# What to produce:
Exactly the lines below from the one with "nose: (1227, 869)" up to and including the one with "neck: (1305, 664)" make up the answer, with nothing else added.

# Stored data:

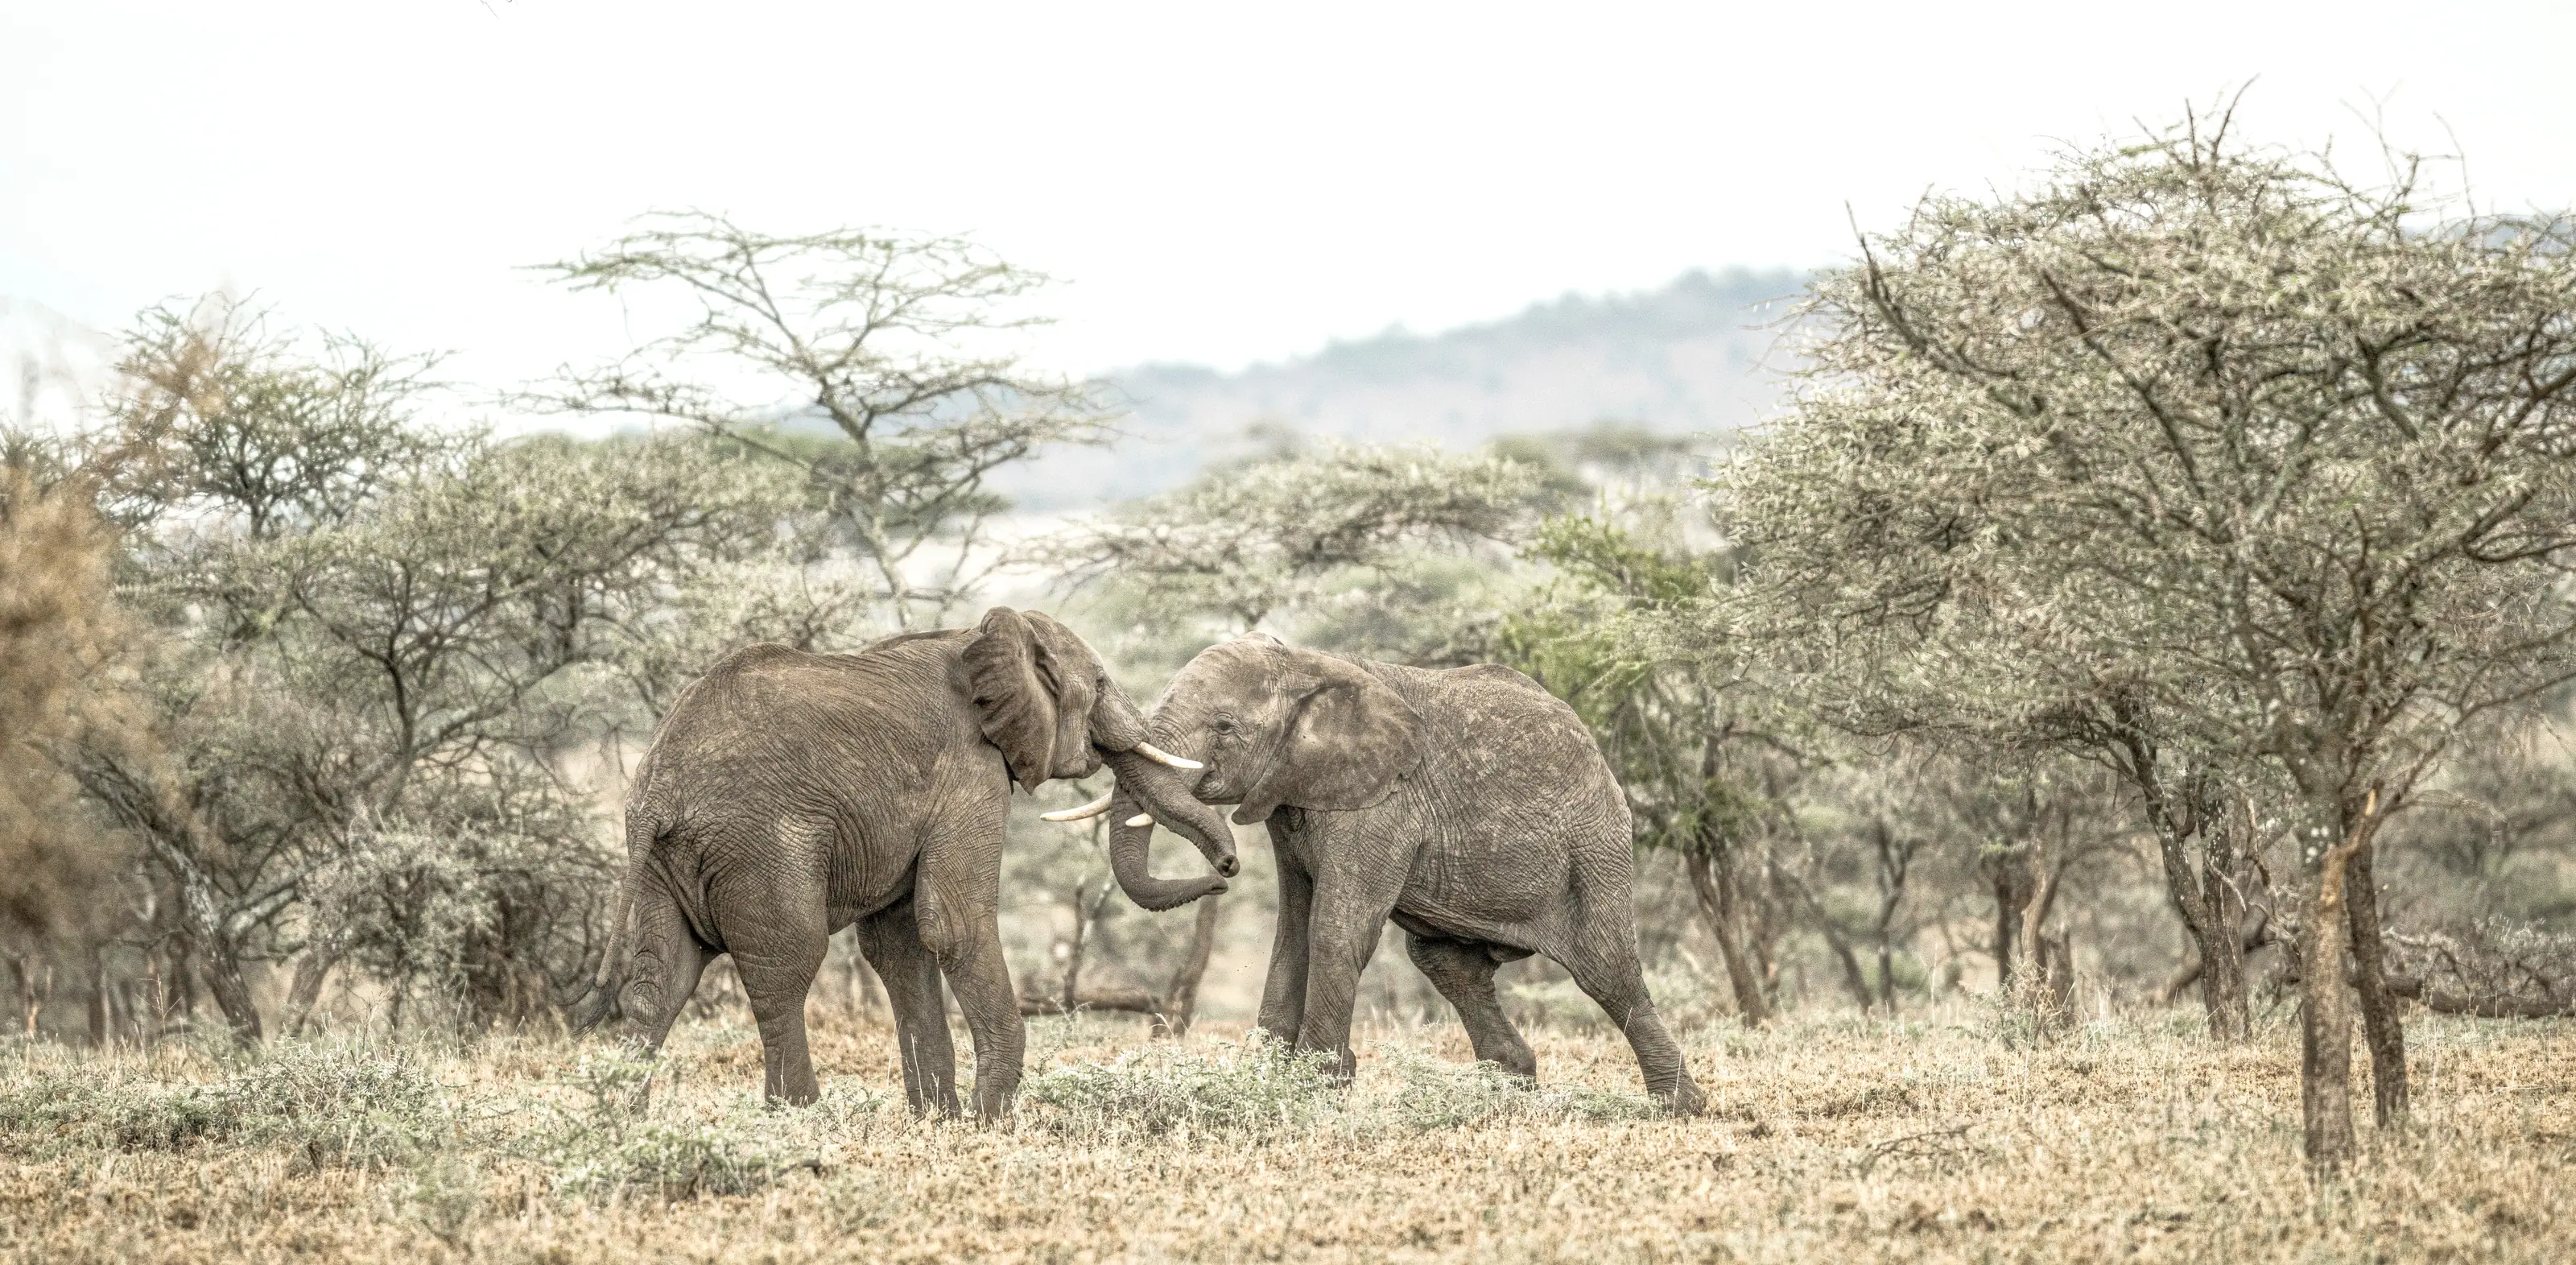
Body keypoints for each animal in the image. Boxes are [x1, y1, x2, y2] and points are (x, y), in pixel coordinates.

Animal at [574, 607, 1240, 1117]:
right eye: (1099, 683)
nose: (1227, 869)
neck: (986, 635)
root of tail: (657, 793)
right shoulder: (969, 773)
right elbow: (955, 924)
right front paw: (988, 1121)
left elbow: (900, 947)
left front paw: (939, 1120)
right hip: (760, 844)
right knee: (786, 967)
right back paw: (800, 1116)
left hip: (664, 860)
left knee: (663, 978)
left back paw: (623, 1118)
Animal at [1106, 632, 1707, 1114]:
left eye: (1224, 725)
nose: (1225, 869)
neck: (1305, 664)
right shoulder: (1291, 798)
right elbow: (1293, 931)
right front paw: (1271, 1080)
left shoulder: (1383, 804)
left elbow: (1334, 929)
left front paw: (1318, 1086)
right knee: (1446, 963)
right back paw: (1509, 1088)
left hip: (1595, 843)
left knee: (1607, 969)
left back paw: (1680, 1107)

# Task solution:
nose: (1227, 869)
neck: (986, 635)
root of tail: (657, 793)
right shoulder: (969, 773)
right elbow: (955, 924)
right front paw: (988, 1121)
left elbow: (900, 947)
left front paw: (939, 1120)
right hip: (760, 844)
right knee: (786, 967)
right back paw: (800, 1116)
left hip: (664, 860)
left knee: (663, 978)
left back paw: (623, 1118)
Animal at [1106, 632, 1707, 1114]:
left eye: (1224, 725)
nose: (1225, 869)
neck: (1305, 664)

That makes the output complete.